Lo previsible emploma esos ambientes tan posados como los mismos extras. La película quiere ser muy pictórica con sus siete cuadros y con el lienzo de Romañach, muy visual, y de hecho muy audiovisual, con boxeo, vodevil y desfile de fastuosas locaciones, pero detalles como la mano sacando billetes del bolsillo mil veces y el fácil recurso de poner a cualquier personaje a beber licor escena tras escena, pueden cobrar tanto peso que la película toda se desvanece en una aparatosa, y demasiado alargada, caricatura de sí misma.
Y eso no tenía por qué ocurrir. Con el mismo guion e igual trabajo actoral, salvando clichés y debilidades de la historia, con más abstinencia de pompas, se hubiera hecho una buena cinta en pos del cine negro o del neonoir, o del homenaje retro o lo que sea, que el membrete no da sustancia. Como tampoco las intenciones. Porque el amor al cine no garantiza que un director hará buen cine, y mucho menos que el espectador saldrá de la sala amando las historias de la gran pantalla como lo hizo el realizador en su momento.
El amor por Raymond Chandler y el ansia retro no le garantizó a Ignacio Cárdenas Acuña que “Enigma para un domingo” fuera una gran novela, pero de alguna manera estaba abriendo un camino. ¿Por qué quedarse en esa autocomplacencia aldeana —tan propia del cine cubano—, que no cobra visos de universalidad ni siquiera apelando a la música de Rembert Egües?
En cuanto a los que gustan de ir a ver cine cubano para disfrutar chistes e ironías contra el gobierno —lo que en sí mismo no es una virtud, claro—, se encontrarán aquí con tan impoluta corrección política que una sirvienta que vive muy bien trabajando para Margot, y hasta estudia en la universidad, en cuanto oye que Batista ha huido, se quita el delantal y lo tira despectivamente ante su ama.

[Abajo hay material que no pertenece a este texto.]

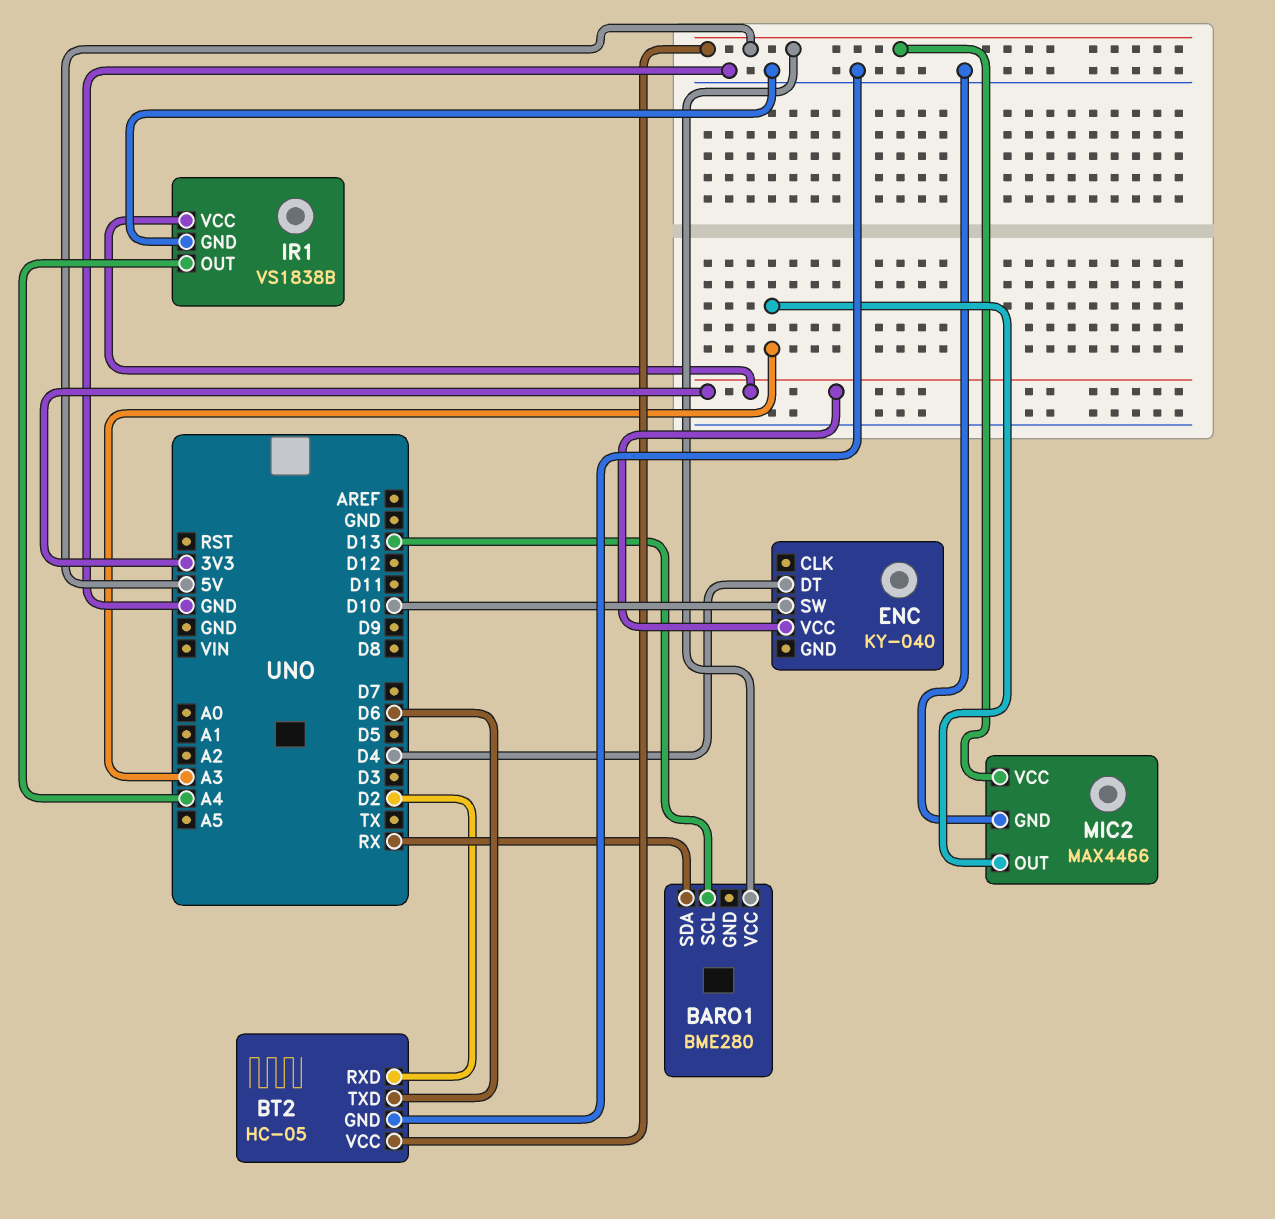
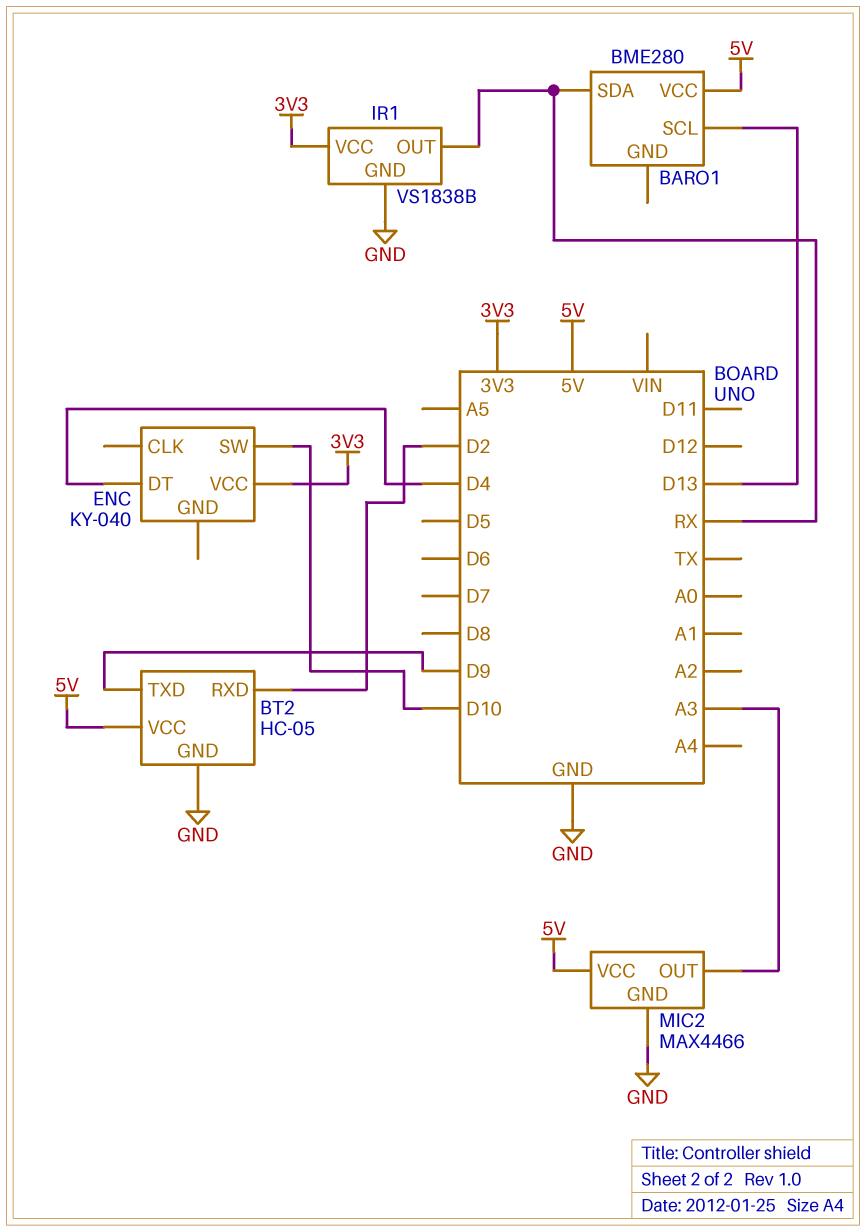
BT2 pin TXD: D6 -> D9
IR1 pin OUT: A4 -> RX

“Por influencia del videoclip, del documental”, asegura Santana, “mi pensamiento siempre fue fragmentario, de collage cinematográfico y pastiche estético. Y eso lo agradece mucho la estructura de la película y, por consiguiente, el espectador”. ¿Cuál espectador?, puede preguntarse uno. ¿El propio director? La verdad es que al final podría haberse agradecido a sí mismo si hubiera sido más inconforme con lo que salía de sus manos. O sea, más humilde.